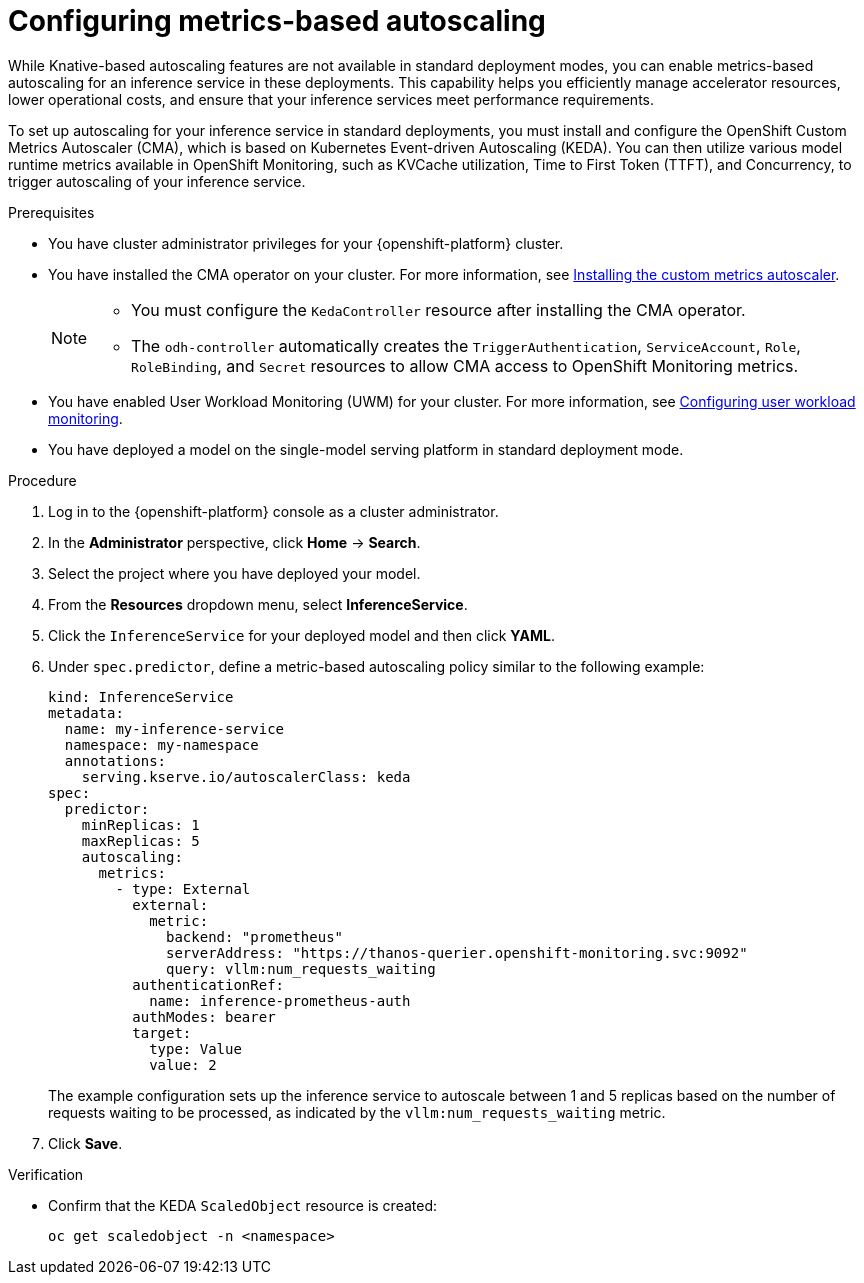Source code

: :_module-type: PROCEDURE

[id="configuring-metrics-based-autoscaling_{context}"]
= Configuring metrics-based autoscaling

[role="_abstract"]
While Knative-based autoscaling features are not available in standard deployment modes, you can enable metrics-based autoscaling for an inference service in these deployments. This capability helps you efficiently manage accelerator resources, lower operational costs, and ensure that your inference services meet performance requirements.

To set up autoscaling for your inference service in standard deployments, you must install and configure the OpenShift Custom Metrics Autoscaler (CMA), which is based on Kubernetes Event-driven Autoscaling (KEDA). You can then utilize various model runtime metrics available in OpenShift Monitoring, such as KVCache utilization, Time to First Token (TTFT), and Concurrency, to trigger autoscaling of your inference service. 

.Prerequisites
* You have cluster administrator privileges for your {openshift-platform} cluster.
* You have installed the CMA operator on your cluster. For more information, see link:https://docs.redhat.com/en/documentation/openshift_container_platform/{ocp-latest-version}/html/nodes/automatically-scaling-pods-with-the-custom-metrics-autoscaler-operator#nodes-cma-autoscaling-custom-install[Installing the custom metrics autoscaler].
+
[NOTE]
====
* You must configure the `KedaController` resource after installing the CMA operator. 
* The `odh-controller` automatically creates the `TriggerAuthentication`, `ServiceAccount`, `Role`, `RoleBinding`, and `Secret` resources to allow CMA access to OpenShift Monitoring metrics. 
====
* You have enabled User Workload Monitoring (UWM) for your cluster. For more information, see link:https://docs.redhat.com/en/documentation/openshift_container_platform/{ocp-latest-version}/html/monitoring/configuring-user-workload-monitoring[Configuring user workload monitoring].
* You have deployed a model on the single-model serving platform in standard deployment mode.

.Procedure

. Log in to the {openshift-platform} console as a cluster administrator.
. In the *Administrator* perspective, click *Home* -> *Search*.
. Select the project where you have deployed your model.
. From the *Resources* dropdown menu, select *InferenceService*.
. Click the `InferenceService` for your deployed model and then click *YAML*.
. Under `spec.predictor`, define a metric-based autoscaling policy similar to the following example:
+
[source,yaml]
----
kind: InferenceService
metadata:
  name: my-inference-service
  namespace: my-namespace
  annotations:
    serving.kserve.io/autoscalerClass: keda
spec:
  predictor:
    minReplicas: 1
    maxReplicas: 5
    autoscaling:
      metrics:
        - type: External
          external:
            metric:
              backend: "prometheus"
              serverAddress: "https://thanos-querier.openshift-monitoring.svc:9092"
              query: vllm:num_requests_waiting
          authenticationRef:
            name: inference-prometheus-auth
          authModes: bearer
          target:
            type: Value
            value: 2
----
+
The example configuration sets up the inference service to autoscale between 1 and 5 replicas based on the number of requests waiting to be processed, as indicated by the `vllm:num_requests_waiting` metric.
. Click *Save*.

.Verification

* Confirm that the KEDA `ScaledObject` resource is created:
+
[source, console]
----
oc get scaledobject -n <namespace>
---- 

//[role="_additional-resources"]
//.Additional resources

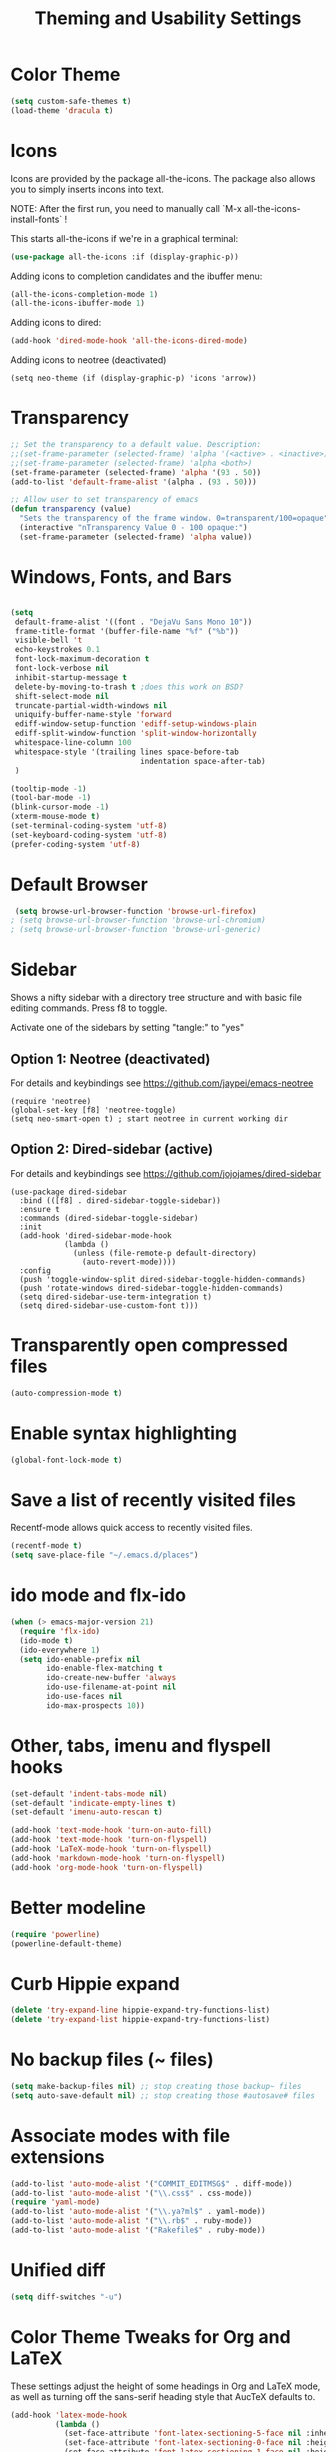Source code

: 
#+TITLE: Theming and Usability Settings

* Color Theme
#+begin_src emacs-lisp
  (setq custom-safe-themes t)
  (load-theme 'dracula t)
#+end_src

* Icons
Icons are provided by the package all-the-icons. The package also
allows you to simply inserts incons into text.

NOTE: After the first run, you need to manually call `M-x
all-the-icons-install-fonts` !

This starts all-the-icons if we're in a graphical terminal:
#+begin_src emacs-lisp
  (use-package all-the-icons :if (display-graphic-p))
#+end_src

Adding icons to completion candidates and the ibuffer menu:
#+begin_src emacs-lisp
(all-the-icons-completion-mode 1)
(all-the-icons-ibuffer-mode 1)
#+end_src

Adding icons to dired:
#+begin_src emacs-lisp
(add-hook 'dired-mode-hook 'all-the-icons-dired-mode)
#+end_src

Adding icons to neotree (deactivated)
#+begin_src emacs-lisp tangle: no
(setq neo-theme (if (display-graphic-p) 'icons 'arrow))
#+end_src

* Transparency
#+begin_src emacs-lisp
  ;; Set the transparency to a default value. Description:
  ;;(set-frame-parameter (selected-frame) 'alpha '(<active> . <inactive>))
  ;;(set-frame-parameter (selected-frame) 'alpha <both>)
  (set-frame-parameter (selected-frame) 'alpha '(93 . 50))
  (add-to-list 'default-frame-alist '(alpha . (93 . 50)))

  ;; Allow user to set transparency of emacs
  (defun transparency (value)
    "Sets the transparency of the frame window. 0=transparent/100=opaque"
    (interactive "nTransparency Value 0 - 100 opaque:")
    (set-frame-parameter (selected-frame) 'alpha value))
#+end_src

* Windows, Fonts, and Bars
#+begin_src emacs-lisp 

  (setq
   default-frame-alist '((font . "DejaVu Sans Mono 10"))
   frame-title-format '(buffer-file-name "%f" ("%b"))
   visible-bell 't 
   echo-keystrokes 0.1
   font-lock-maximum-decoration t
   font-lock-verbose nil
   inhibit-startup-message t
   delete-by-moving-to-trash t ;does this work on BSD?
   shift-select-mode nil
   truncate-partial-width-windows nil
   uniquify-buffer-name-style 'forward
   ediff-window-setup-function 'ediff-setup-windows-plain
   ediff-split-window-function 'split-window-horizontally
   whitespace-line-column 100
   whitespace-style '(trailing lines space-before-tab
                               indentation space-after-tab)
   )

  (tooltip-mode -1)
  (tool-bar-mode -1)
  (blink-cursor-mode -1)
  (xterm-mouse-mode t)
  (set-terminal-coding-system 'utf-8)
  (set-keyboard-coding-system 'utf-8)
  (prefer-coding-system 'utf-8)

#+end_src
* Default Browser
#+begin_src emacs-lisp 
 (setq browse-url-browser-function 'browse-url-firefox)
; (setq browse-url-browser-function 'browse-url-chromium)
; (setq browse-url-browser-function 'browse-url-generic)
#+end_src
* Sidebar
Shows a nifty sidebar with a directory tree structure and with basic
file editing commands. Press f8 to toggle. 

Activate one of the sidebars by setting "tangle:" to "yes"

** Option 1: Neotree (deactivated)
For details and keybindings see
https://github.com/jaypei/emacs-neotree

#+begin_src emacs-lisp tangle: no
  (require 'neotree)
  (global-set-key [f8] 'neotree-toggle)
  (setq neo-smart-open t) ; start neotree in current working dir
#+end_src

** Option 2: Dired-sidebar (active)
For details and keybindings see
https://github.com/jojojames/dired-sidebar

#+begin_src emacs-lisp tangle: yes
  (use-package dired-sidebar
    :bind (([f8] . dired-sidebar-toggle-sidebar))
    :ensure t
    :commands (dired-sidebar-toggle-sidebar)
    :init
    (add-hook 'dired-sidebar-mode-hook
              (lambda ()
                (unless (file-remote-p default-directory)
                  (auto-revert-mode))))
    :config
    (push 'toggle-window-split dired-sidebar-toggle-hidden-commands)
    (push 'rotate-windows dired-sidebar-toggle-hidden-commands)
    (setq dired-sidebar-use-term-integration t)
    (setq dired-sidebar-use-custom-font t)))
#+end_src

* Transparently open compressed files
#+begin_src emacs-lisp
  (auto-compression-mode t)
#+end_src
* Enable syntax highlighting 
#+begin_src emacs-lisp
  (global-font-lock-mode t)
#+end_src
* Save a list of recently visited files
Recentf-mode allows quick access to recently visited files.

#+begin_src emacs-lisp 
  (recentf-mode t)
  (setq save-place-file "~/.emacs.d/places")
#+end_src

* ido mode and flx-ido
#+begin_src emacs-lisp 
  (when (> emacs-major-version 21)
    (require 'flx-ido) 
    (ido-mode t)
    (ido-everywhere 1)
    (setq ido-enable-prefix nil
          ido-enable-flex-matching t
          ido-create-new-buffer 'always
          ido-use-filename-at-point nil
          ido-use-faces nil
          ido-max-prospects 10))
#+end_src
* Other, tabs, imenu and flyspell hooks

#+begin_src emacs-lisp 
  (set-default 'indent-tabs-mode nil)
  (set-default 'indicate-empty-lines t)
  (set-default 'imenu-auto-rescan t)
  
  (add-hook 'text-mode-hook 'turn-on-auto-fill)
  (add-hook 'text-mode-hook 'turn-on-flyspell)
  (add-hook 'LaTeX-mode-hook 'turn-on-flyspell)
  (add-hook 'markdown-mode-hook 'turn-on-flyspell)
  (add-hook 'org-mode-hook 'turn-on-flyspell)
#+end_src
* Better modeline
#+begin_src emacs-lisp
  (require 'powerline)
  (powerline-default-theme)
#+end_src
* Curb Hippie expand
#+begin_src emacs-lisp
  (delete 'try-expand-line hippie-expand-try-functions-list)
  (delete 'try-expand-list hippie-expand-try-functions-list)
#+end_src

* No backup files (~ files)
#+begin_src emacs-lisp
(setq make-backup-files nil) ;; stop creating those backup~ files
(setq auto-save-default nil) ;; stop creating those #autosave# files
#+end_src

* Associate modes with file extensions
#+begin_src emacs-lisp
(add-to-list 'auto-mode-alist '("COMMIT_EDITMSG$" . diff-mode))
(add-to-list 'auto-mode-alist '("\\.css$" . css-mode))
(require 'yaml-mode)
(add-to-list 'auto-mode-alist '("\\.ya?ml$" . yaml-mode))
(add-to-list 'auto-mode-alist '("\\.rb$" . ruby-mode))
(add-to-list 'auto-mode-alist '("Rakefile$" . ruby-mode))
#+end_src

* Unified diff
#+begin_src emacs-lisp
(setq diff-switches "-u")
#+end_src
* Color Theme Tweaks for Org and LaTeX
These settings adjust the height of some headings in Org and LaTeX
mode, as well as turning off the sans-serif heading style that AucTeX
defaults to.

#+begin_src emacs-lisp
  (add-hook 'latex-mode-hook 
            (lambda ()
              (set-face-attribute 'font-latex-sectioning-5-face nil :inherit nil :foreground "#b58900")
              (set-face-attribute 'font-latex-sectioning-0-face nil :height 3)
              (set-face-attribute 'font-latex-sectioning-1-face nil :height 2)
              (set-face-attribute 'font-latex-sectioning-2-face nil :height 1.5)
              (set-face-attribute 'font-latex-sectioning-3-face nil :height 1.2)
              (set-face-attribute 'font-latex-sectioning-4-face nil :height 1.0)))
  
   (add-hook 'org-mode-hook 
             (lambda ()
               (set-face-attribute 'org-level-1 nil :height 1.5)
               (set-face-attribute 'org-level-2 nil :height 1.2)
               (set-face-attribute 'org-level-3 nil :height 1.1)
               (set-face-attribute 'org-level-4 nil :height 1.1)
               (set-face-attribute 'org-level-5 nil :height 1.1)))
#+end_src
* Uniquify Buffer Names
When you have buffers with the same filenames in different folders. 
#+begin_src emacs-lisp
  (require 'uniquify)
  (setq uniquify-buffer-name-style 'post-forward-angle-brackets)  
#+end_src
* Start Emacs with an eshell open

#+begin_src emacs-lisp
(add-hook 'emacs-startup-hook 'eshell)
#+end_src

· · · · · · ·

Give again, word for word, every line of the listing above from the one with "https://github.com/jojojames/dired-sidebar" to the one with "(when (> emacs-major-version 21)", both inclusive, and nothing beyond them.

https://github.com/jojojames/dired-sidebar

#+begin_src emacs-lisp tangle: yes
  (use-package dired-sidebar
    :bind (([f8] . dired-sidebar-toggle-sidebar))
    :ensure t
    :commands (dired-sidebar-toggle-sidebar)
    :init
    (add-hook 'dired-sidebar-mode-hook
              (lambda ()
                (unless (file-remote-p default-directory)
                  (auto-revert-mode))))
    :config
    (push 'toggle-window-split dired-sidebar-toggle-hidden-commands)
    (push 'rotate-windows dired-sidebar-toggle-hidden-commands)
    (setq dired-sidebar-use-term-integration t)
    (setq dired-sidebar-use-custom-font t)))
#+end_src

* Transparently open compressed files
#+begin_src emacs-lisp
  (auto-compression-mode t)
#+end_src
* Enable syntax highlighting 
#+begin_src emacs-lisp
  (global-font-lock-mode t)
#+end_src
* Save a list of recently visited files
Recentf-mode allows quick access to recently visited files.

#+begin_src emacs-lisp 
  (recentf-mode t)
  (setq save-place-file "~/.emacs.d/places")
#+end_src

* ido mode and flx-ido
#+begin_src emacs-lisp 
  (when (> emacs-major-version 21)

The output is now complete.